Mostar: From the Ruins

On Sunday I told you about Sarajevo, a beautiful, cultured city still rebuilding itself after almost total obliteration. The vivid dichotomy between beauty and destruction was visible throughout the country, but nowhere was it more apparent than in Mostar, the biggest city in the southern region of Herzegovina.

Teeny tiny history lesson: Mostar, a gorgeous medieval city, was caught in the crossfire of two separate conflicts during the Bosnian war. The city managed to successfully fight back Serbian shells, only to morph into the front line of the Bozniak-Croat conflict. Basically, it got pummeled from both sides, and hard.

The city was almost completely demolished. Even now, over fifteen years later, walking through downtown Mostar is an eerie experience.  Gutted office buildings loom over shell pocked sidewalks. The houses still standing are incomprehensibly riddled with bullets. Everywhere signs warn of dangerous ruins and possible unexploded landmines.

It’s not all depressing though. Mere blocks away the Old Town gleams like new. The entire neighborhood has been rebuilt; the stone buildings buffed and polished to beautiful perfection. The area is a major tourist draw (it’s a popular inland destination for Adriatic cruises), so there was extra incentive to rebuild it. You can eat gelato, peruse the trinket shops, or have a beer in one of the many scenic cafes. If it’s tourist-y it’s the most charming tourist area I’ve ever been to. It’s hard to begrudge Mostar the much-needed economic boost.

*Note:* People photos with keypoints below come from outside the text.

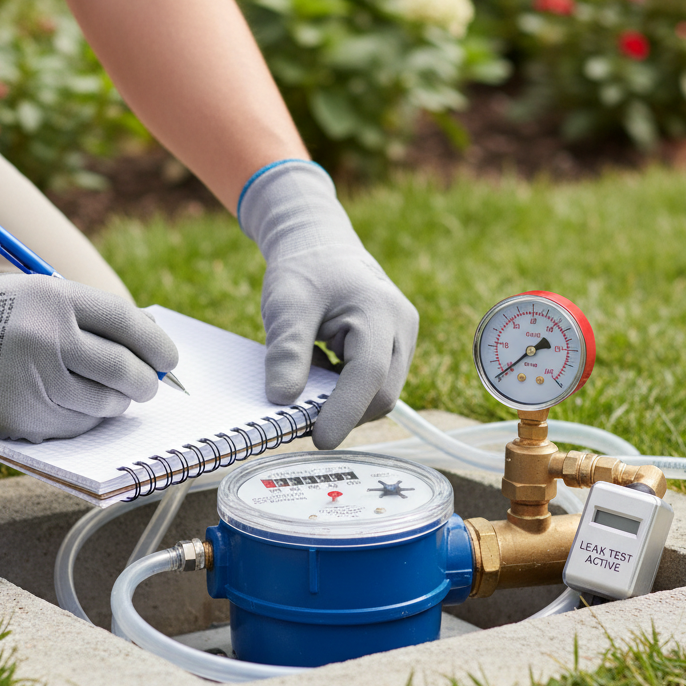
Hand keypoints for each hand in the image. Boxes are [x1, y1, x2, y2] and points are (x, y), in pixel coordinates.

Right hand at [0, 253, 177, 441]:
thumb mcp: (38, 292)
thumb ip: (87, 318)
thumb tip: (145, 348)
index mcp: (56, 299)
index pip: (128, 325)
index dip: (157, 344)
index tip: (168, 358)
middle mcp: (47, 340)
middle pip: (123, 368)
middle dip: (145, 380)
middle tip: (149, 383)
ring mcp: (33, 382)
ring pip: (104, 403)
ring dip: (118, 402)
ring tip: (115, 394)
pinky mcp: (21, 418)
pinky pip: (75, 425)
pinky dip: (86, 418)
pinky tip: (79, 405)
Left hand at [239, 161, 418, 448]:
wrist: (320, 247)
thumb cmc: (304, 270)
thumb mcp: (286, 304)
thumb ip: (286, 349)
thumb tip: (282, 399)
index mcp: (379, 310)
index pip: (369, 376)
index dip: (344, 412)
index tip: (319, 439)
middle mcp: (401, 327)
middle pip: (382, 394)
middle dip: (344, 413)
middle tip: (300, 420)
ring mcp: (402, 339)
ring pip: (381, 395)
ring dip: (344, 404)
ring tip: (307, 385)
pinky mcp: (394, 349)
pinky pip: (375, 386)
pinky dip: (346, 392)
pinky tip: (321, 375)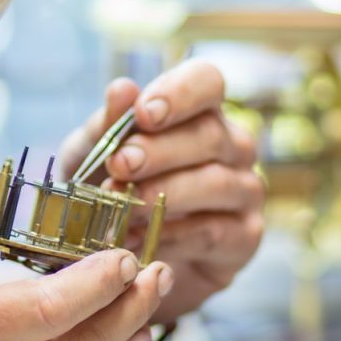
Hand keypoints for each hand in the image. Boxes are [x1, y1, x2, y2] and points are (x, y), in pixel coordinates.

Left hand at [59, 60, 263, 323]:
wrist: (126, 258)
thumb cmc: (115, 192)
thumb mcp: (95, 158)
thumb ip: (107, 126)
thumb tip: (122, 88)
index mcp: (199, 111)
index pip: (206, 82)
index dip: (179, 94)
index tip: (143, 114)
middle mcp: (233, 146)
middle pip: (209, 135)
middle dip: (160, 150)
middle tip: (120, 166)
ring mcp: (246, 191)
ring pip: (217, 183)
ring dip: (166, 194)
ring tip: (124, 207)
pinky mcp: (244, 238)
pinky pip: (213, 232)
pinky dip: (172, 236)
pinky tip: (138, 240)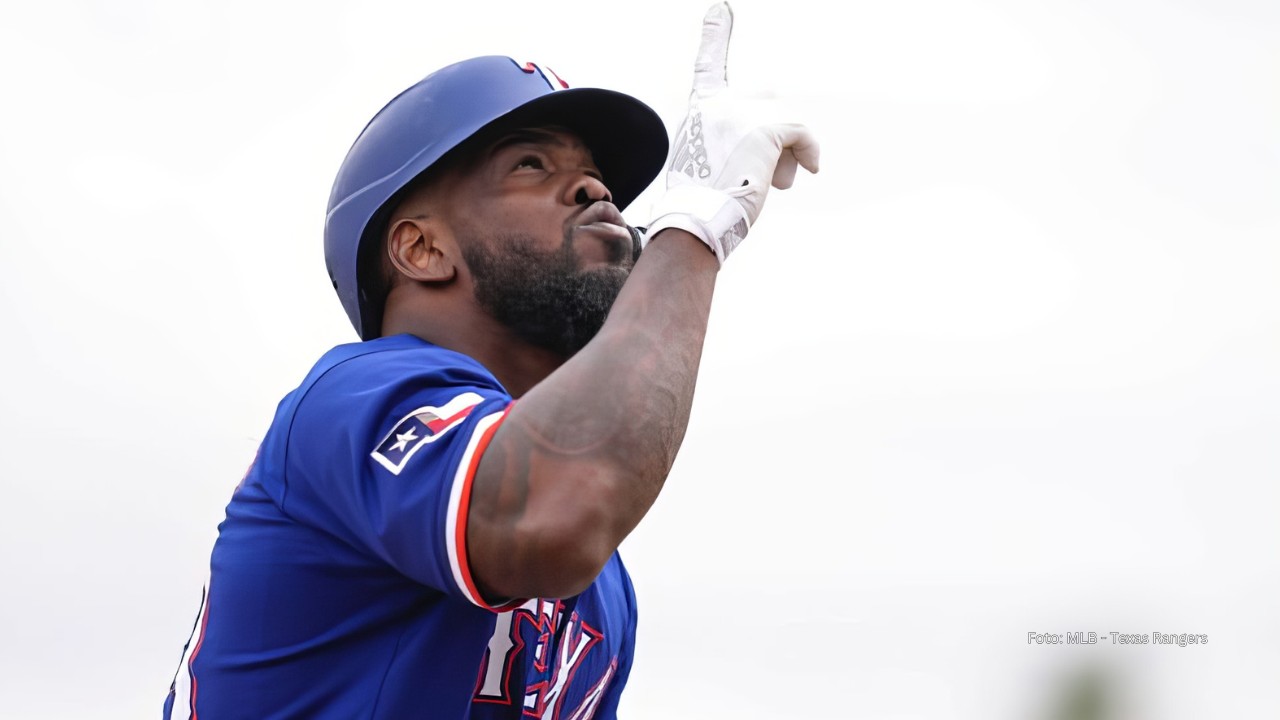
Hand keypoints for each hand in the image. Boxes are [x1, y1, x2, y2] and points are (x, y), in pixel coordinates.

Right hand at [644, 2, 819, 264]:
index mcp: (700, 110)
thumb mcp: (710, 164)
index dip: (715, 35)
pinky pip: (801, 131)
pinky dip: (809, 150)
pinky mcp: (763, 128)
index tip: (720, 8)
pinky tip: (810, 169)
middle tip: (773, 173)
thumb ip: (733, 140)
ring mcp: (739, 112)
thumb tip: (777, 145)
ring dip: (789, 152)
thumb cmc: (703, 206)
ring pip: (786, 119)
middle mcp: (717, 103)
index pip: (709, 64)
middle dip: (779, 134)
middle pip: (768, 101)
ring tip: (774, 182)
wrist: (696, 220)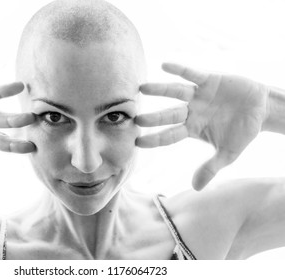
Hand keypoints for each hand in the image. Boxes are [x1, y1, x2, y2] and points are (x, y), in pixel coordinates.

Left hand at [136, 63, 268, 189]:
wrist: (261, 111)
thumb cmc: (242, 132)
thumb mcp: (227, 154)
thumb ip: (210, 168)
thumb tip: (195, 188)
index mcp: (192, 129)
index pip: (169, 136)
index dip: (155, 139)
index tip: (137, 142)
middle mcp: (191, 112)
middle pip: (169, 115)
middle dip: (154, 118)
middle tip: (137, 119)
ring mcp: (198, 96)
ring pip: (175, 93)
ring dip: (160, 90)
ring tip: (143, 87)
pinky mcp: (209, 80)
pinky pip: (192, 74)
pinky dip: (180, 70)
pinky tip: (165, 65)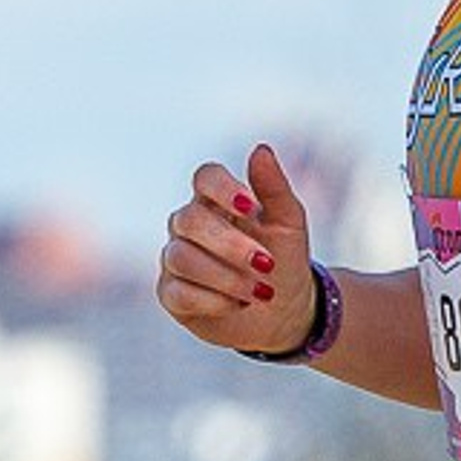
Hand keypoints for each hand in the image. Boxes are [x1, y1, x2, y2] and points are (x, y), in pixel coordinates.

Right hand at [157, 141, 315, 355]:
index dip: (222, 188)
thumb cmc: (285, 259)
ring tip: (262, 292)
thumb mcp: (289, 224)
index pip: (205, 177)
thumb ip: (275, 187)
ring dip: (227, 277)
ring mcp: (176, 259)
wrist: (285, 311)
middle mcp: (189, 226)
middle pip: (190, 219)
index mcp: (217, 201)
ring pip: (182, 258)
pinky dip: (214, 300)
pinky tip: (240, 304)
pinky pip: (179, 292)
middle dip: (229, 244)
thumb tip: (261, 149)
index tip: (250, 206)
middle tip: (266, 263)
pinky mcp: (171, 294)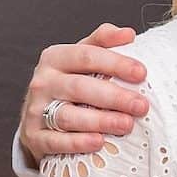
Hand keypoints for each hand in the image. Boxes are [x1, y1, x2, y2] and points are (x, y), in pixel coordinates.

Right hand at [20, 23, 150, 158]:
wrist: (37, 116)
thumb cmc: (69, 82)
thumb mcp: (80, 58)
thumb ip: (102, 42)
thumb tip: (128, 34)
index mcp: (55, 58)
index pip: (87, 56)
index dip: (115, 63)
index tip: (142, 73)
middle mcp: (43, 82)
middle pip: (79, 87)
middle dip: (114, 96)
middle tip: (141, 105)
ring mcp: (36, 110)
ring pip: (68, 116)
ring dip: (99, 121)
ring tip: (126, 125)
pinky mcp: (34, 137)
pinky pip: (55, 141)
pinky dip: (77, 142)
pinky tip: (99, 142)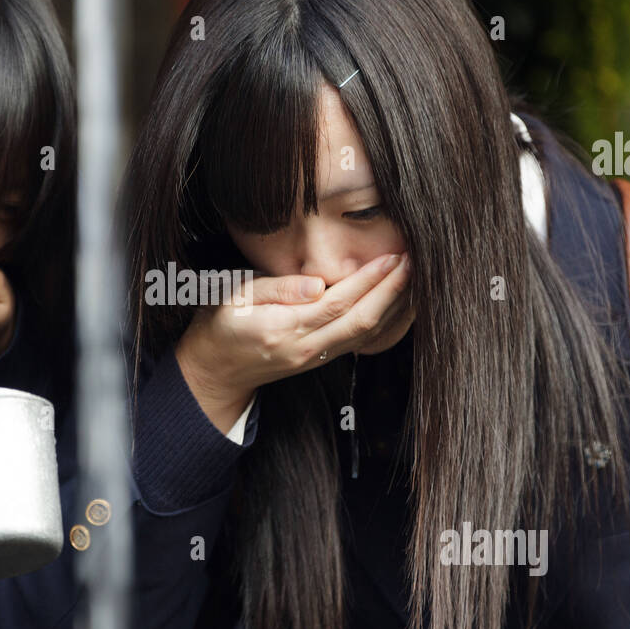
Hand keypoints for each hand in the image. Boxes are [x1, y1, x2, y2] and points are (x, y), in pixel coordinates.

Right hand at [174, 252, 411, 433]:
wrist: (214, 372)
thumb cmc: (219, 326)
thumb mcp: (232, 297)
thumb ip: (276, 289)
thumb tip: (318, 284)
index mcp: (284, 329)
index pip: (339, 303)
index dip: (370, 280)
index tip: (393, 256)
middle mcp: (306, 348)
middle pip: (363, 322)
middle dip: (393, 291)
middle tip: (415, 260)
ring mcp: (316, 358)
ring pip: (368, 336)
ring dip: (395, 308)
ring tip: (415, 278)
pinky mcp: (321, 360)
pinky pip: (361, 342)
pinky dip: (385, 322)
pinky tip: (398, 303)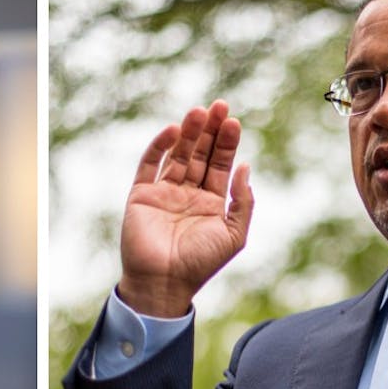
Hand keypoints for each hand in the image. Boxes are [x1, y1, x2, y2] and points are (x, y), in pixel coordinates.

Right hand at [117, 100, 252, 317]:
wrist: (164, 282)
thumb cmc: (200, 263)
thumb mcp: (234, 234)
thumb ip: (243, 202)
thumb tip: (245, 168)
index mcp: (211, 203)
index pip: (220, 165)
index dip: (227, 143)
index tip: (233, 122)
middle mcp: (188, 194)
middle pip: (201, 154)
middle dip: (210, 131)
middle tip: (220, 106)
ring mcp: (164, 193)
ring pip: (178, 155)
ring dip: (189, 133)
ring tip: (200, 111)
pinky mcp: (142, 195)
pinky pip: (150, 165)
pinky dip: (160, 147)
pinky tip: (174, 131)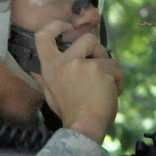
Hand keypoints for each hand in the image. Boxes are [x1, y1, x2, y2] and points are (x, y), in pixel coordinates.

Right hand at [35, 24, 122, 142]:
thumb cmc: (70, 114)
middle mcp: (63, 63)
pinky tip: (114, 94)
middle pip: (87, 39)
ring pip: (106, 57)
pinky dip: (118, 82)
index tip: (67, 27)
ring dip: (110, 71)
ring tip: (107, 89)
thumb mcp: (51, 95)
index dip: (55, 26)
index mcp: (49, 68)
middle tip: (102, 66)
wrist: (84, 128)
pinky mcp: (100, 69)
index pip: (42, 36)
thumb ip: (48, 79)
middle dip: (99, 50)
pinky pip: (116, 69)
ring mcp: (82, 64)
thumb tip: (37, 72)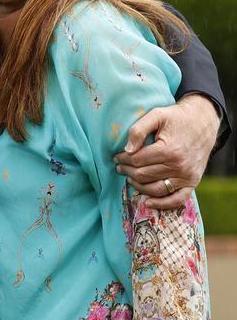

In what many Bosnians consider a low point of the war, Stari Most, the great 16th century Ottoman bridge and symbol of the city, was blown to pieces in 1993. In 2004 the bridge, symbol of Mostar, was finally rebuilt. It shines magnificently over the icy Neretva river has a symbol of piece.

The Old Bridge is the centerpiece of the town.  During the day buskers collect money on the high arch and then dive off once they’ve filled their pockets. Occasionally tourists will try to duplicate this tricky feat. The week before my visit and American backpacker was shipped home with a broken neck- yikes. In the evening the bridge is lit up with golden spotlights, and the entire old town seems to glow against the inky sky.

It’s very jarring to see such beauty and charm only a thirty second walk from crumbling destruction. Together, the two really illustrate the emotional experience of visiting Bosnia. It’s beautiful and heartbreaking and welcoming and uncomfortable. It’s history and religion and the very best and worst of human nature all built into the curve of a bridge. It’s a lot to take in and tremendously thought provoking, all of which give Bosnia a special place in my heart.